The forensic team had dusted and swabbed every inch of the brick garden wall and painted metal gate; the garden had been the subject of a fingertip search by a line of police officers, making a religious progress on their knees and, like holy relics of the child, fibers from her clothes, golden hairs from her head, dismembered toy parts, and discarded sweet wrappings touched by her had been preserved in plastic bags. But of the abductor, nothing.
“I think the bastard must have reached over the wall and lifted her straight over and into his vehicle,” Sparkes said. “It would have taken only seconds. She was there and then she wasn’t.”
The team had found a half-sucked red sweet on Bella’s side of the wall. “Maybe it fell out of her mouth when he picked her up,” Sparkes said. “Is it a Smartie?”
“I’m not exactly an expert on Smarties, boss, but I’ll get someone to check,” Sergeant Matthews said.
When it came back from forensics, it had been identified as a Skittle. Bella’s saliva was on the sweet, matched with the comforter she sucked at night.
“She never had Skittles,” Dawn said.
He gave her one to keep her quiet, Sparkes thought. How old-fashioned. He remembered his mum telling him as a boy: “Never take sweets from a stranger.” That and something about men with puppies.
He was reviewing the list of evidence and his energy was dipping. It didn’t look good. There were no CCTV cameras watching over the street—only good old Mr. Spencer—and no images so far of a scruffy man collected from the nearest camera sites.
“Maybe he was just lucky,” Sparkes said.
“Luck of the devil, then.”
“Get on the phone, Matthews, and see when we can get on Crimewatch . Tell them it’s urgent.”
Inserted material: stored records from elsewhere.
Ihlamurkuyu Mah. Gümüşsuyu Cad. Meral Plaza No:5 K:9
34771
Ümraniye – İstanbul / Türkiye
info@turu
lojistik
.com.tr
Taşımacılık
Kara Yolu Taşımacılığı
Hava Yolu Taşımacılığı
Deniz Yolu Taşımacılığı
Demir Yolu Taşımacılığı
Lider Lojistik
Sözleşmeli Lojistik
The television reconstruction seemed to take forever to organize although it was only eight days. A Bella look-alike had to be found from a nursery school in another town, because no parent living near the Westland estate would let their child take part.
“Can’t blame them, really,” Sparkes told the exasperated director. “They don’t want to see their kid as a kidnap victim. Even a pretend one.”
They were waiting at the end of Manor Road for the film crew to set up, discussing what Sparkes would say in his appeal for information.
“The appeal is live in the studio after we screen the reconstruction, Bob,” the director said. “So make sure you have everything sorted in your head before you speak. You’ll know what questions you’re going to get.”